What You Need To Know

  • Vice President Kamala Harris said Wednesday she is planning to travel to Mexico and Guatemala, which would be her first foreign trip as VP

  • Harris has been tasked by the president with addressing the root causes of the migrant surge at the southwest border

  • Harris has no plans to visit the border itself, noting that President Joe Biden has placed Homeland Security Secretary Alejandro Mayorkas in charge of tackling that part of the problem

  • The VP said most people are propelled to seek asylum in the U.S. because they are fleeing danger or there are a lack of opportunities to put food on the table or a roof over their families

Speaking before a virtual roundtable with experts on the issues facing the region, Harris did not provide further details about the trip, saying the planning is in the works and that she hopes to visit the countries “as soon as possible,” noting there are coronavirus-related restrictions to navigate around. It would be her first foreign trip as vice president.

“What we are focused on is working directly with these countries to determine how we can deter travel, deter migrants from making the journey,” White House press secretary Jen Psaki said Wednesday. 

Harris is focusing on the Northern Triangle countries of  Guatemala, El Salvador and Honduras, and she has no plans to visit the border itself, noting that President Joe Biden has placed Homeland Security Secretary Alejandro Mayorkas in charge of tackling that part of the problem.

“We must address the symptoms, and that is what is happening with the team of folks who are working on the border, led by Ali Mayorkas,” Harris said. “But we also have to deal with the root causes. Otherwise we are just in a perpetual system of only dealing with the symptoms.”

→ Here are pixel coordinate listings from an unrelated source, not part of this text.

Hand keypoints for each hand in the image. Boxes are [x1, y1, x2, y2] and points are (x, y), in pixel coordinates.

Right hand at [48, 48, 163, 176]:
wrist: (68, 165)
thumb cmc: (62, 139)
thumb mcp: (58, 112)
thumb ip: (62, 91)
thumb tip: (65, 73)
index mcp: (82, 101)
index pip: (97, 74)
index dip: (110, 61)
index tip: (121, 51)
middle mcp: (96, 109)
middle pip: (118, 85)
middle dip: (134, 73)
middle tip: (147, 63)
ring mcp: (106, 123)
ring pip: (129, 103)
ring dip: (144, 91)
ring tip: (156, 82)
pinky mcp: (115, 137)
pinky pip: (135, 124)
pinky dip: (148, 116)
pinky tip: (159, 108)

Harris said that most people don’t want to leave their home countries but are propelled to seek asylum in the U.S. because they are fleeing danger or there are a lack of opportunities to put food on the table or a roof over their families.

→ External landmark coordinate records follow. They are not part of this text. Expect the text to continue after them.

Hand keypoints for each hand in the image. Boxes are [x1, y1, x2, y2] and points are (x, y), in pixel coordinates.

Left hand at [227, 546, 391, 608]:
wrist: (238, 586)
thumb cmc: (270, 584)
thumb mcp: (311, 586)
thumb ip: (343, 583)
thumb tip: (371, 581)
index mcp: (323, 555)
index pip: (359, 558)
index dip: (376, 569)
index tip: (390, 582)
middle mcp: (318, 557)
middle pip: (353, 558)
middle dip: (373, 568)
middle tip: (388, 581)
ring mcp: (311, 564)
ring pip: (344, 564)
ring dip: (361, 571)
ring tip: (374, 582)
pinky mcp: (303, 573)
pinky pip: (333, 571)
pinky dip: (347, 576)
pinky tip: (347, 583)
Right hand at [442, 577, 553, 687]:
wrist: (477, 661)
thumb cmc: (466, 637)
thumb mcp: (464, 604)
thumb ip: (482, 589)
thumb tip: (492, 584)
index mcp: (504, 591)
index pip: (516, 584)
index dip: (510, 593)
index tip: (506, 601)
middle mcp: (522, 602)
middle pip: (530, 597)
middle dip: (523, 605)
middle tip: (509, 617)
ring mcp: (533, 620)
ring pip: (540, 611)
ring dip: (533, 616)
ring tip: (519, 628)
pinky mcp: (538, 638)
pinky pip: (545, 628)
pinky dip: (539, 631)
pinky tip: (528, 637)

“The focus that we are bringing to our work in the Northern Triangle is really about assessing and figuring out what we might do to encourage economic development, addressing what we know is present there in terms of the need to address issues that relate to integrity of government, rule of law and corruption, but looking at it also in the context of what we can do with the resources we have to assist on issues like agriculture, farming, water irrigation,” she said.

The vice president said the problems in the region have been years in the making and will not be solved overnight.

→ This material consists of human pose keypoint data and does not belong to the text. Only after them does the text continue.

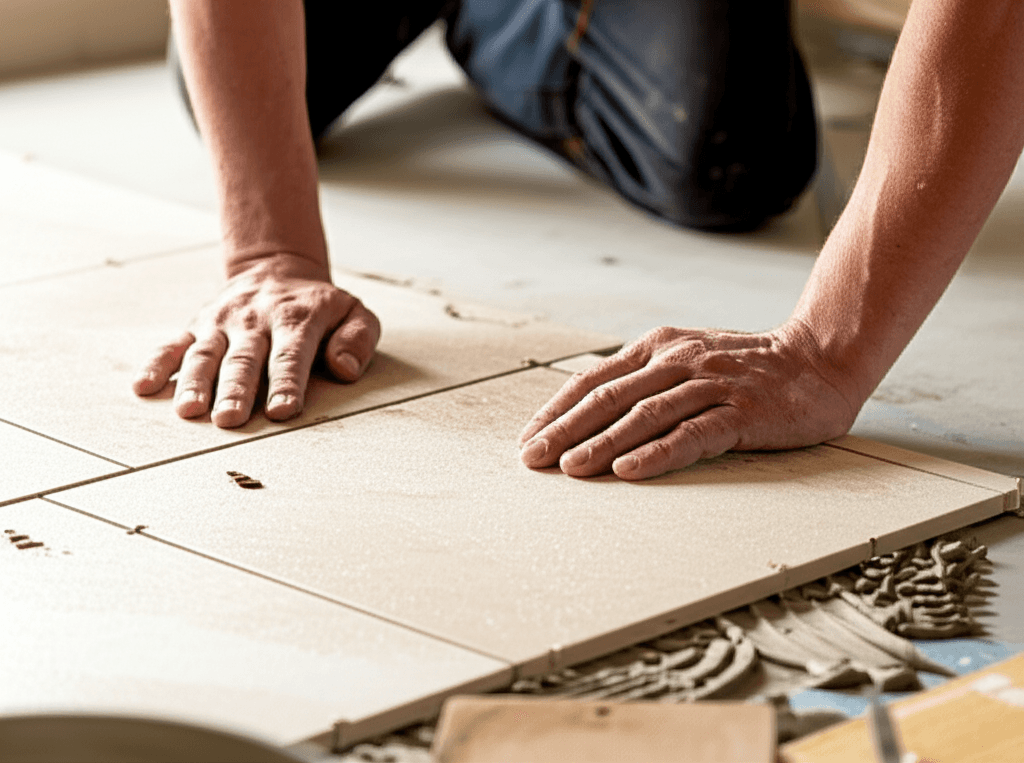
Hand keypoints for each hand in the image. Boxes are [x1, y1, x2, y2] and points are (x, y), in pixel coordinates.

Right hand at [133, 253, 380, 427]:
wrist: (277, 268)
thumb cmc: (320, 305)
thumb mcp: (354, 312)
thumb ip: (358, 338)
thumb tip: (344, 368)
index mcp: (296, 318)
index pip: (291, 355)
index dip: (287, 384)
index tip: (282, 412)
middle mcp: (254, 320)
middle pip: (244, 359)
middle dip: (236, 390)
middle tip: (229, 419)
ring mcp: (222, 323)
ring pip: (206, 354)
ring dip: (196, 383)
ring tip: (189, 411)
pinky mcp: (198, 325)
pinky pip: (174, 345)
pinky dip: (157, 365)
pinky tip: (144, 387)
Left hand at [519, 322, 859, 479]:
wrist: (819, 359)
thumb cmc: (747, 368)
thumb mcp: (688, 360)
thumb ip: (646, 379)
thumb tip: (591, 415)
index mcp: (659, 347)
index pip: (595, 380)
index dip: (557, 410)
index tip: (529, 438)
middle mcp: (678, 361)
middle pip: (609, 398)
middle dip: (565, 430)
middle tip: (533, 458)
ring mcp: (710, 384)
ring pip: (644, 416)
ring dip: (603, 443)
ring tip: (571, 469)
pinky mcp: (741, 411)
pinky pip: (692, 434)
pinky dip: (657, 453)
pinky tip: (630, 470)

“The work we have to do is going to require a commitment that is continuous,” she said.

The decision for Harris not to visit the border is certain to fuel criticism from Republicans that the Biden administration isn’t doing enough to address the large increase in migration at the border. Harris and Biden both have been hammered by GOP lawmakers for not visiting the border, even as jarring photos of minors held in overcrowded detention centers drew fresh attention to the issue.

Biden’s “focus is on solutions is on opening up additional facilities, which we have done a great deal of in the last couple of weeks, on moving kids out of the Border Patrol facilities as quickly as possible into these shelters, which we've seen some progress on and the numbers that have been released by the Department of Homeland Security,” Psaki said.  

The president has dispatched a number of top aides to evaluate the situation at the border instead.

Indeed, Republican lawmakers returning from a border trip blamed the Biden administration for the problems, arguing for a return to Trump-era policies. They said the president and vice president need to go to the border to see firsthand the migrant surge.

“He can stop this today,” said Rep. Steve Scalise, R-La., the GOP whip. “Vice President Harris needs to go down to the border and see this for herself.”

The increase in migration to the U.S. has become one of Biden’s biggest challenges in the early months of his administration.

In March, a record number of unaccompanied children attempted to cross the border, and the Border Patrol saw its largest number of encounters overall with migrants on the southern border — just under 170,000 — in two decades.

Numbers grew sharply during Trump’s final year in office but further accelerated under Biden, who quickly ended many of his predecessor’s policies, including one that made asylum-seekers wait in Mexico for court hearings in the U.S.